David Blocher's article explains the inherent risks to security and the complexity of managing IAM credentials within a single account. This is very true as the development team grow bigger.
For me, however, his point about limiting the blast radius is what I'll briefly touch on today; not from a security perspective per se, but from the perspective of preventing accidental damage when managing infrastructure internally.
Why is accidental damage an issue with a single AWS account?
With a growing tech team and more people needing to test infrastructure, it's not very safe to allow automated tools like Terragrunt to run riot in an environment where production also exists. Having somewhere completely isolated to test first is beneficial to prevent accidents from occurring.
"As your developers are building things, it’s pretty likely they’ll be building and destroying resources multiple times a day as they figure out what the solution will ultimately look like." - John Topper of Scale Factory
The clash of the regions
One way to test infrastructure in a single account is by using an unused region.
It works well until it doesn't.
I recently was testing a Terraform VPC module with Terragrunt. I didn't appreciate that it would use my default region to apply the root VPC without declaring the provider resource. Because of this, I launched my new VPC wrongly within the
eu-west-1 region, yet, the subnets were launched in the intended
us-east-1 region through a Terraform variable.
Thankfully, this was done in a separate account. But it goes to show a simple infrastructure test can have consequences on key environments despite best intentions.
The clash of the VPCs
Another way to manage environments within a single account is to use separate VPCs. By default, VPCs cannot communicate with each other. The networks are isolated, and they have their own sets of security groups for access.
However, you have to be aware of overlapping CIDRs again. While you can create multiple VPCs with the same CIDRs and AWS allows it, you can never peer these networks together. Chances are, if you're using it for separate environments anyway, you may never want to peer them, but you never know when a requirement comes up, even temporarily to connect VPCs.

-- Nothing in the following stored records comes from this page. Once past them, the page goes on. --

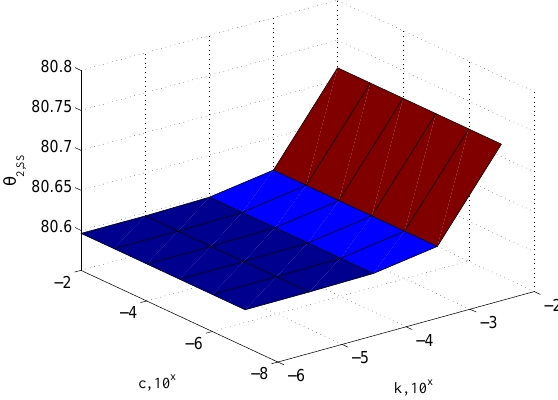
Figure 9. Dependency of the steady state angle θ 2, ss on k .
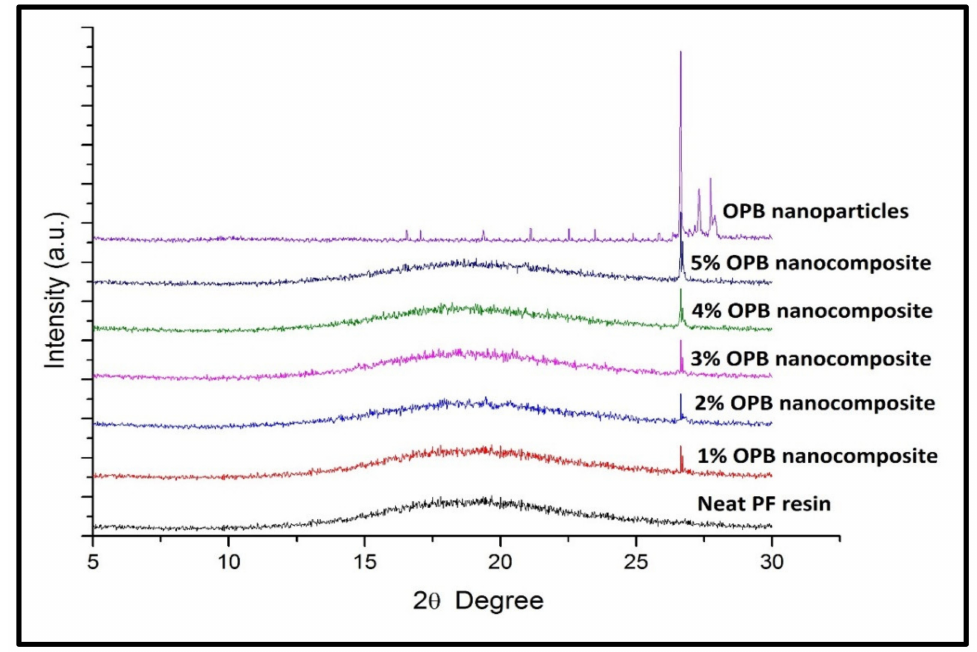
Figure 7. XRD spectroscopy of neat PF resin and PF nanocomposite-filled OPA nanoparticles. The broadening (width) of the XRD spectrum indicated the effect of lattice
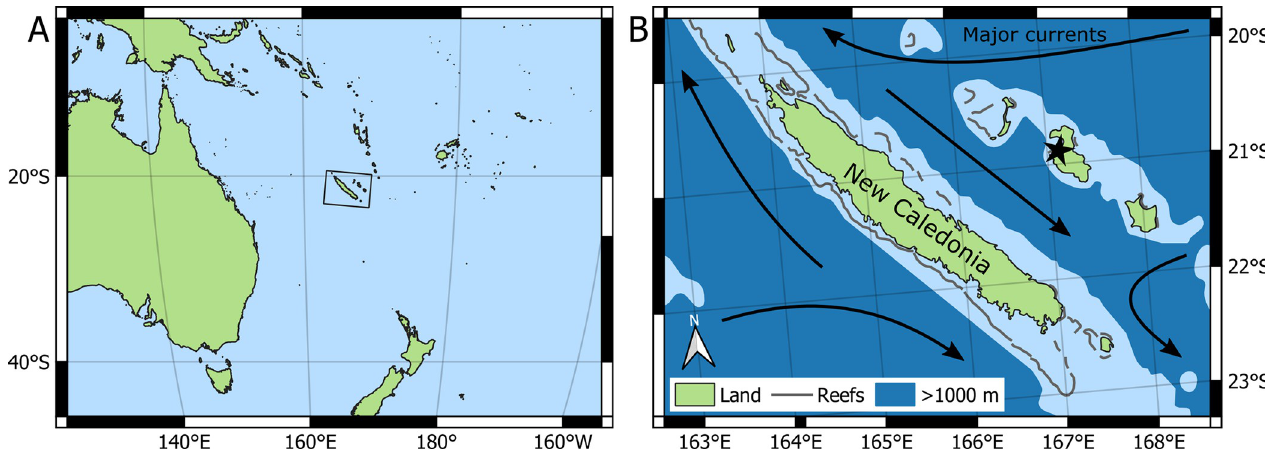
Fig 2. Map showing the sample collection location and major currents surrounding New Caledonia. A) World map showing the location of New Caledonia in the Southwestern Pacific Ocean. B) Local map showing New Caledonia and the surrounding islands with a star indicating the location of the cenote. Water shallower than 1000 m is in light blue and approximates the habitat of N. macromphalus . around New Caledonia. All cenote specimens are from the star location of Lifou, Loyalty Islands [34]. All other specimens were collected near the large island and are recent museum specimens. Reliable accounts of the live collection of N . macromphalus are mostly known from areas close to New Caledonia, and the species is thought to have a geographic range restricted to that region [35]. Local currents are overlain for reference [36].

There are a few recommended ways of managing privileges in AWS. One is to start writing a policy with least privilege manually, and grant permissions when and as you need them during development. However, manually doing this can be time-costly. You can spend ages working out what custom policies to create.
Alternatively, you can create a fully privileged IAM user, do all the work you need and then run the IAM Access Analyzer to determine the permissions for you. Of course, doing this in a production account is risky at best! But with a sandboxed developer account, you can test this all day long and then narrow down the secrets to what you need without manually configuring policies from scratch.
With a small team, or a single Ops engineer managing things, multiple accounts seem like an unnecessary headache. However, if your team is growing and you're wondering how to test automation tasks safely, I highly recommend at least one other sandbox or test environment account for that before moving anything to production for a peaceful life.